_Exercise aim_
In the listing below, a line holding "[141,411,182,422] Orona ->" and a line holding "(415, 439) none -> [625,353,650,364] site" mark the range. Retype both exactly, with all lines between them.

_The data_
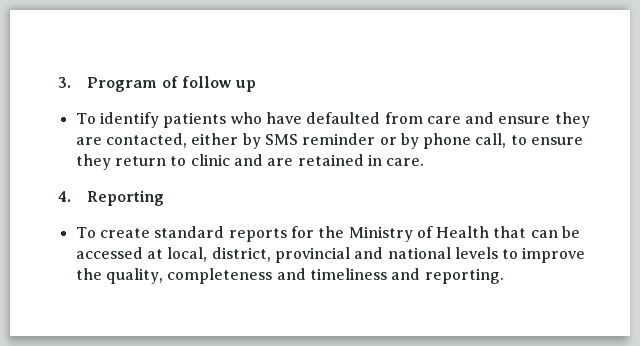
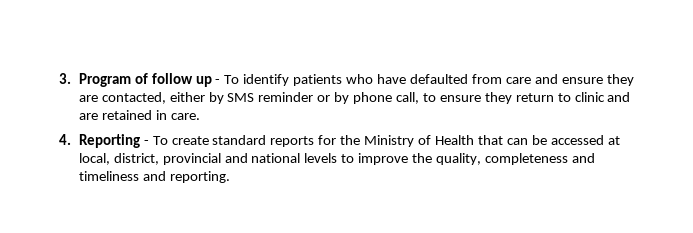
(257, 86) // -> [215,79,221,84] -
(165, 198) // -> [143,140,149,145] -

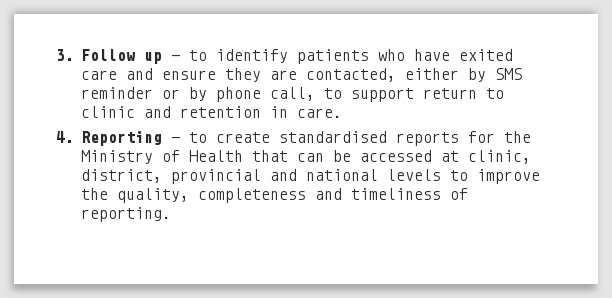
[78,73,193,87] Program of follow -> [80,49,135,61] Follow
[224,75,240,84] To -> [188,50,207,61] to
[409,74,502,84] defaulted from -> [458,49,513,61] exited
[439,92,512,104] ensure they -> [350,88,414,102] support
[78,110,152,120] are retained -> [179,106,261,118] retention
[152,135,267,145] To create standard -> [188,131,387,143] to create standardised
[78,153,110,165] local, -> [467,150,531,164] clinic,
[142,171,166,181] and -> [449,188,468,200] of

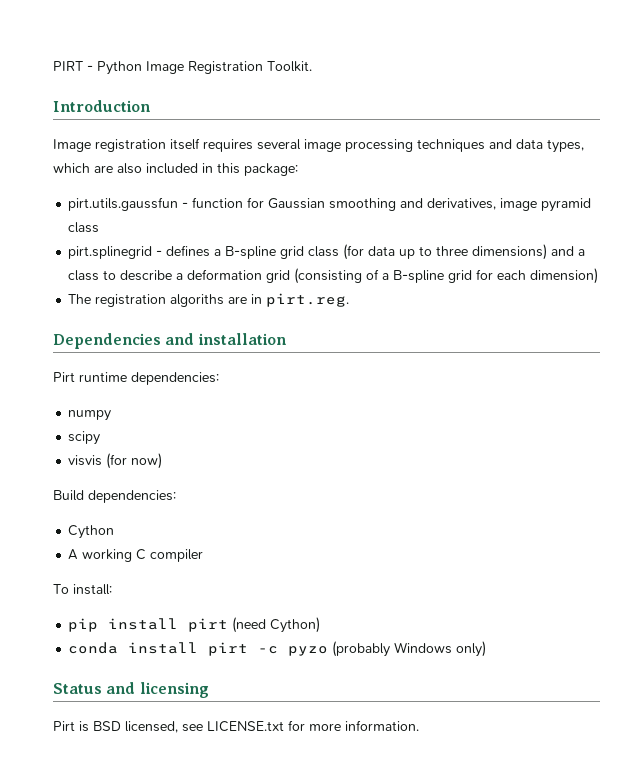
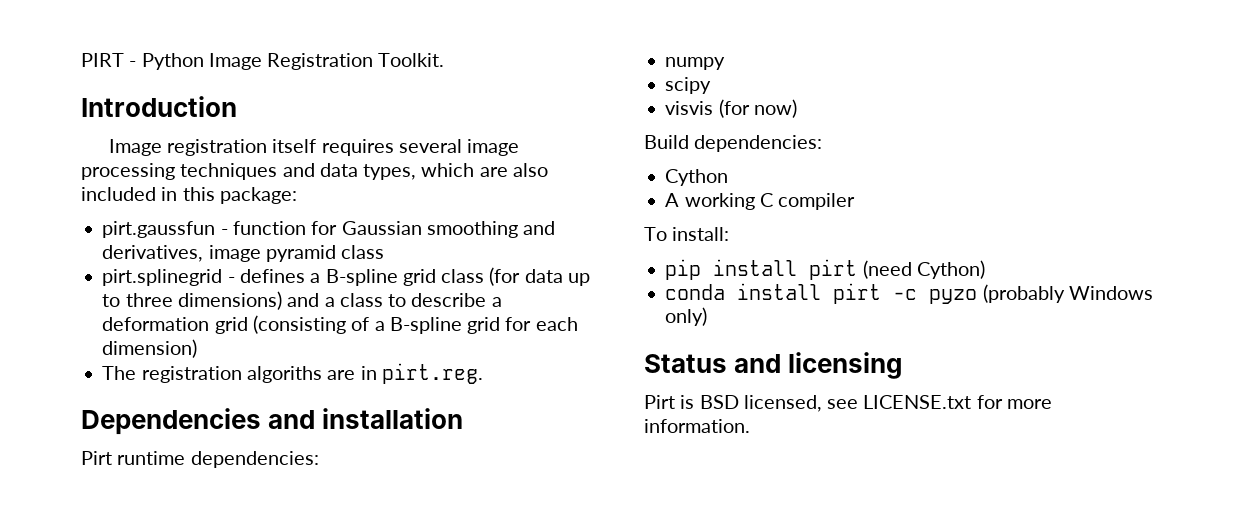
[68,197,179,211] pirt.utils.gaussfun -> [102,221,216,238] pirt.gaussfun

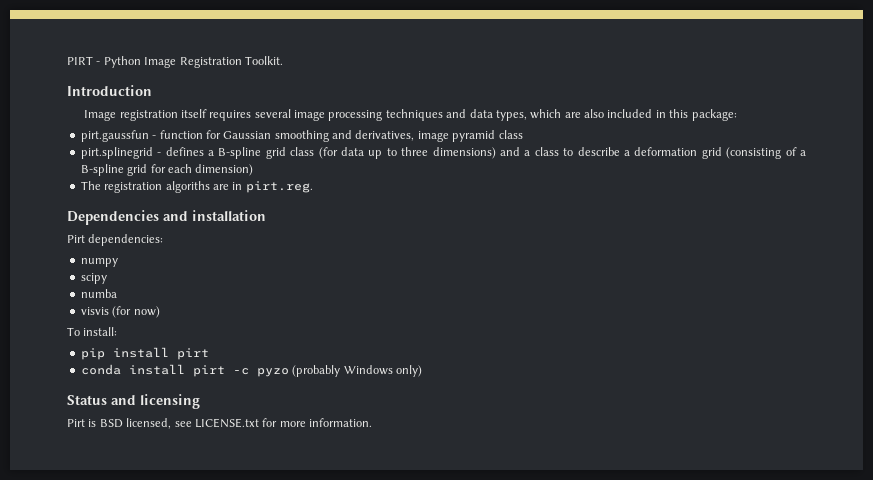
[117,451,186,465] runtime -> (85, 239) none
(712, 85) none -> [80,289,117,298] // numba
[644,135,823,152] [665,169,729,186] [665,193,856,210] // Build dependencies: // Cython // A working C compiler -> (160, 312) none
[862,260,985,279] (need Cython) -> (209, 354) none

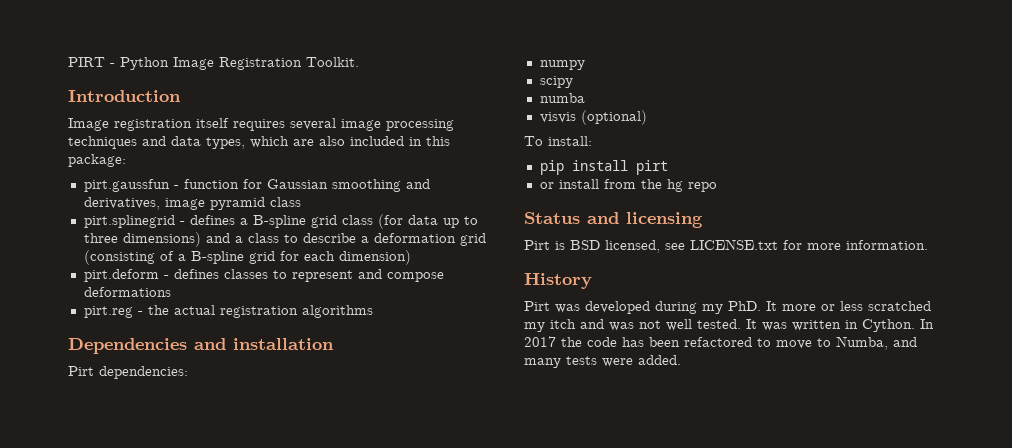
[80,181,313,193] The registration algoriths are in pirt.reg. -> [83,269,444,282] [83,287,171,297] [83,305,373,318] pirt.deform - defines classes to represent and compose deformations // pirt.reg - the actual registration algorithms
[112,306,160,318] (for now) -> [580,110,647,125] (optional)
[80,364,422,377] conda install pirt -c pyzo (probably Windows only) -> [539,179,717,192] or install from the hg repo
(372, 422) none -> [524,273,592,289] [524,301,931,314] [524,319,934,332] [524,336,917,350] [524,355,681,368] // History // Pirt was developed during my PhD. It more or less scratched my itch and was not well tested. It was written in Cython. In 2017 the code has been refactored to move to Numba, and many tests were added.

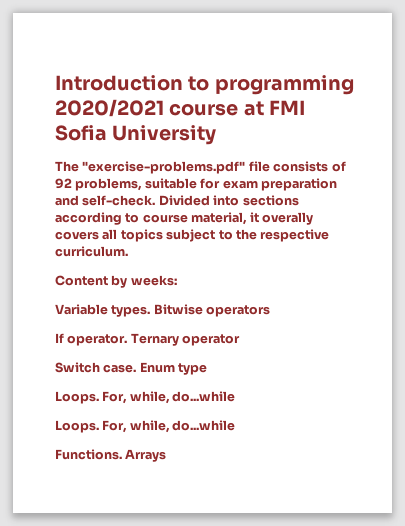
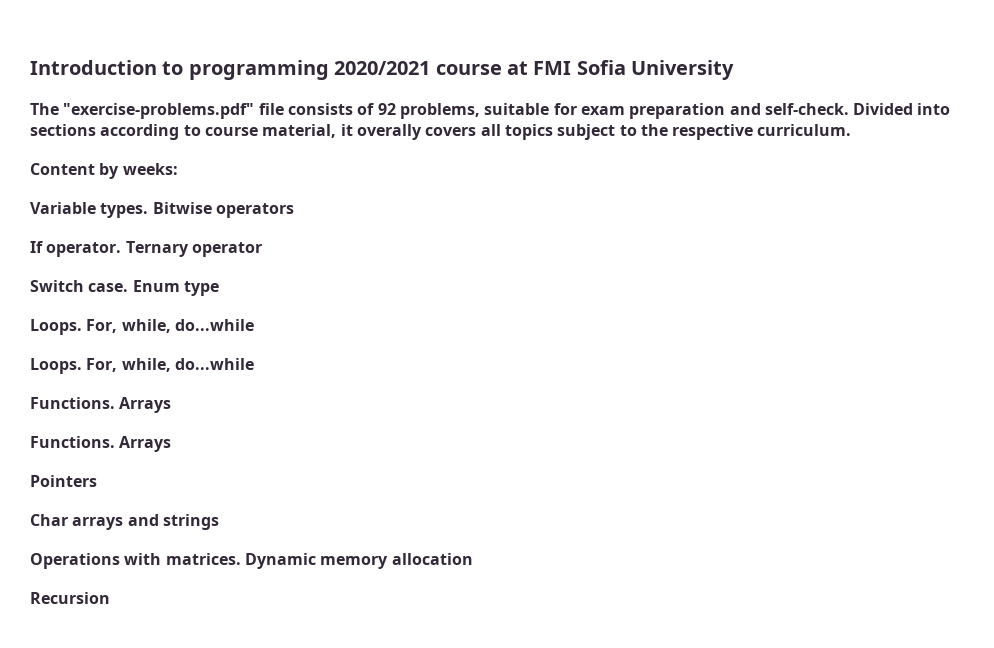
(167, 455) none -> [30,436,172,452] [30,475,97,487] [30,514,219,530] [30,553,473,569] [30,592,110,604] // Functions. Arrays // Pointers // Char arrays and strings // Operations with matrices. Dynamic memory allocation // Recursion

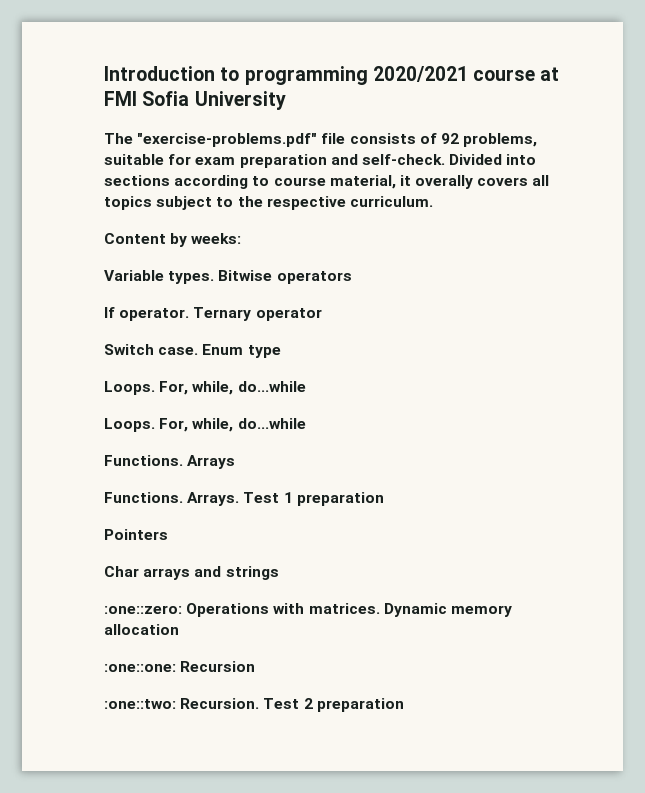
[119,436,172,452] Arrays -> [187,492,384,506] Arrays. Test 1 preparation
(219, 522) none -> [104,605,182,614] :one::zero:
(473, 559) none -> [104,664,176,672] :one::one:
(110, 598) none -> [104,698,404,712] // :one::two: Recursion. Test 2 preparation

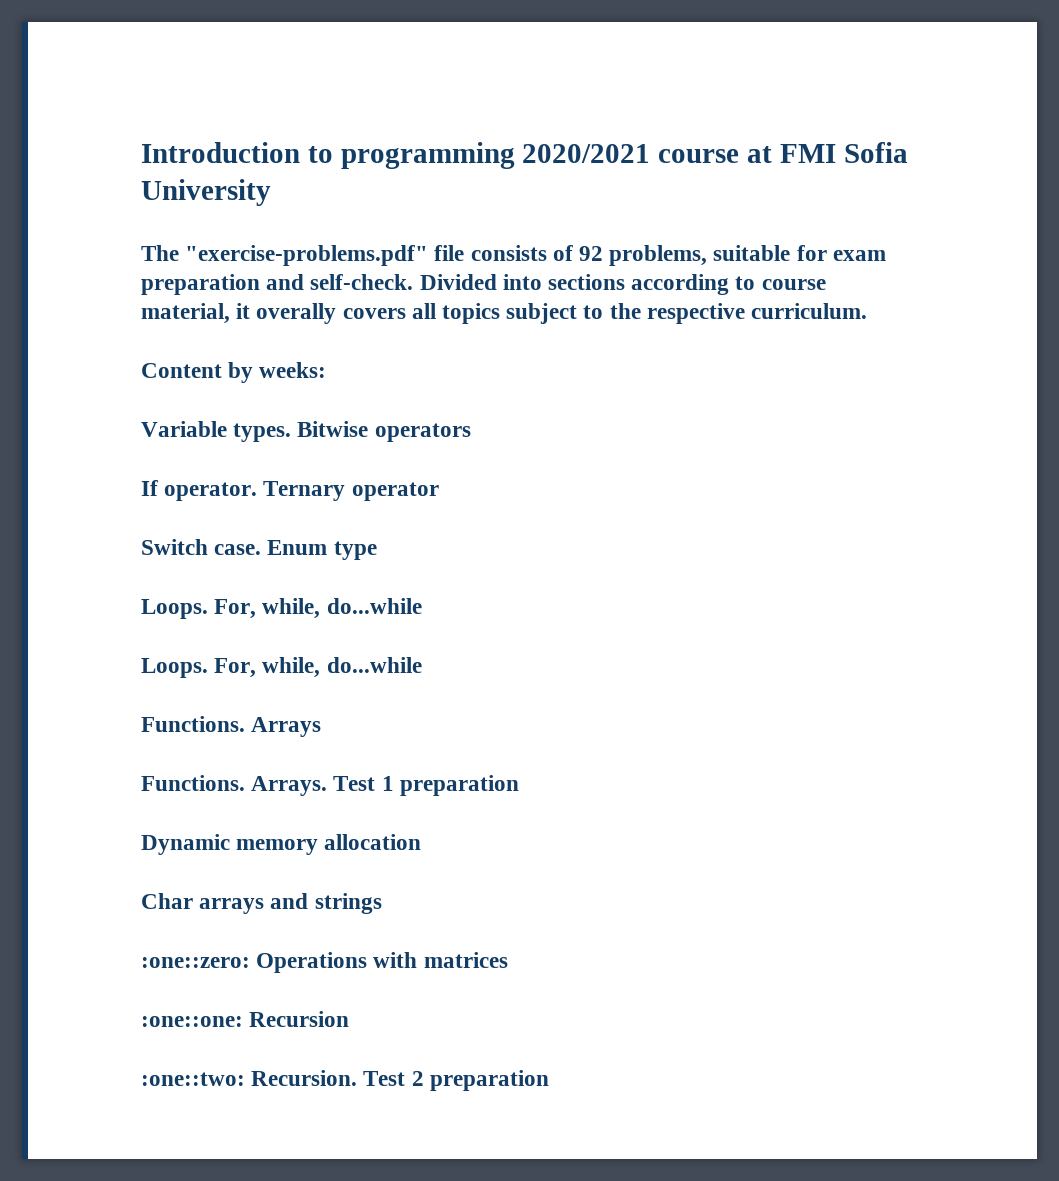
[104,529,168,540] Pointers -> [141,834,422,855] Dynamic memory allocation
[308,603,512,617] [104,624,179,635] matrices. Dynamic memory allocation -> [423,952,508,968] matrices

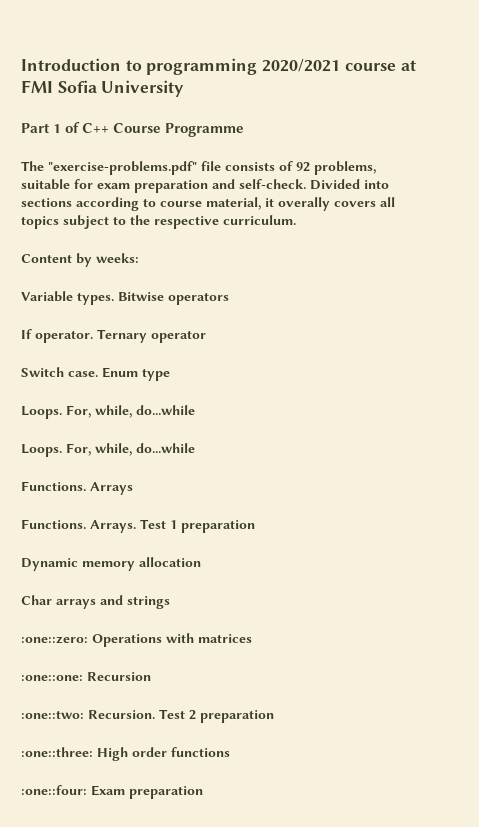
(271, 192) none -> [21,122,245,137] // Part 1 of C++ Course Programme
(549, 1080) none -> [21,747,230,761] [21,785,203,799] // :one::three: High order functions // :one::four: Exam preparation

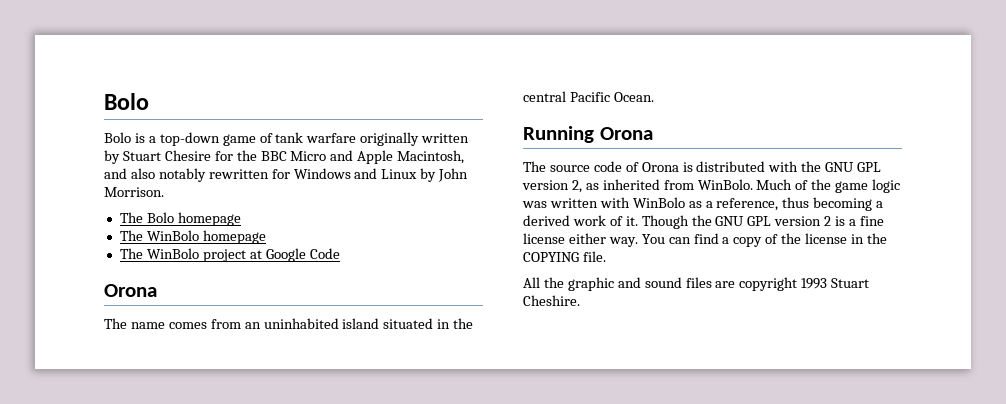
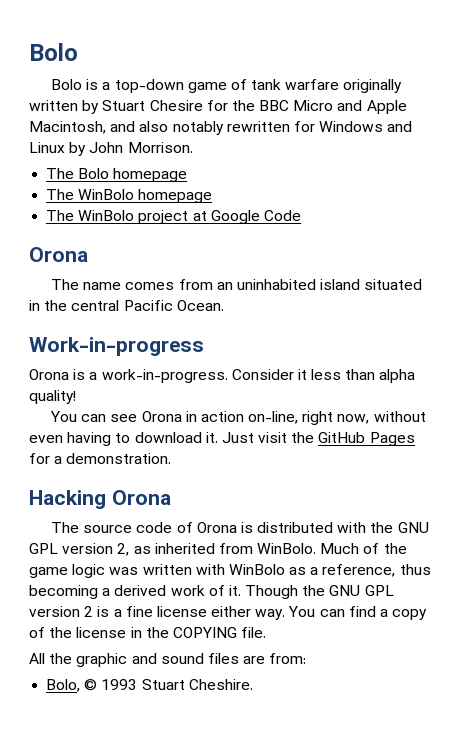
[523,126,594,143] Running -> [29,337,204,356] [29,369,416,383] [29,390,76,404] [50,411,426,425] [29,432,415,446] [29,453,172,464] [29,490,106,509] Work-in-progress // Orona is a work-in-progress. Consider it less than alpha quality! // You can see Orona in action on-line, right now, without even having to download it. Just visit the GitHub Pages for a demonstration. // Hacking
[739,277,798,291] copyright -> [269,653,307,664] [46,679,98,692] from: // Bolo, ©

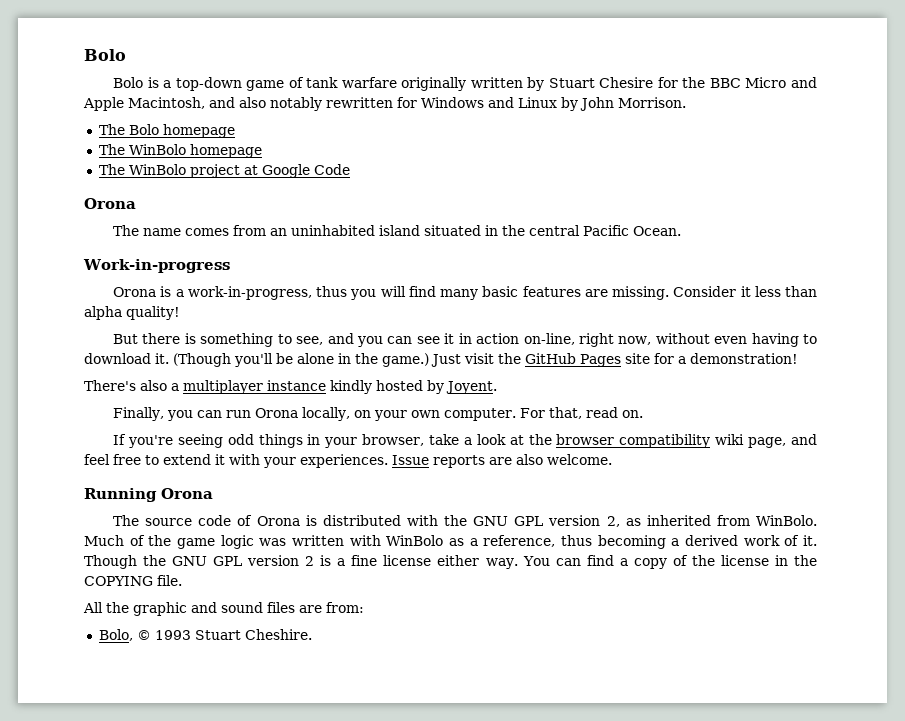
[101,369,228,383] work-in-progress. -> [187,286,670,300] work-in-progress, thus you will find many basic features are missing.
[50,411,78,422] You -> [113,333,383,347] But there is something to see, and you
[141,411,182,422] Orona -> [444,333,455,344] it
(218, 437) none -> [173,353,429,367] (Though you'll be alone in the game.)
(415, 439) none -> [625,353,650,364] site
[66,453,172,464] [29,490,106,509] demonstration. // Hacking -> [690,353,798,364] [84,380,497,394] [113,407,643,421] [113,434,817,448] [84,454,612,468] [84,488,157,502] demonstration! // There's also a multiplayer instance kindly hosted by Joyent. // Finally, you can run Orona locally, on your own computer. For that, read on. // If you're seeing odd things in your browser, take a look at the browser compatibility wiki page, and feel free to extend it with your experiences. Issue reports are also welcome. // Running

_Output below_
[141,411,182,422] Orona -> [444,333,455,344] it
(218, 437) none -> [173,353,429,367] (Though you'll be alone in the game.)
(415, 439) none -> [625,353,650,364] site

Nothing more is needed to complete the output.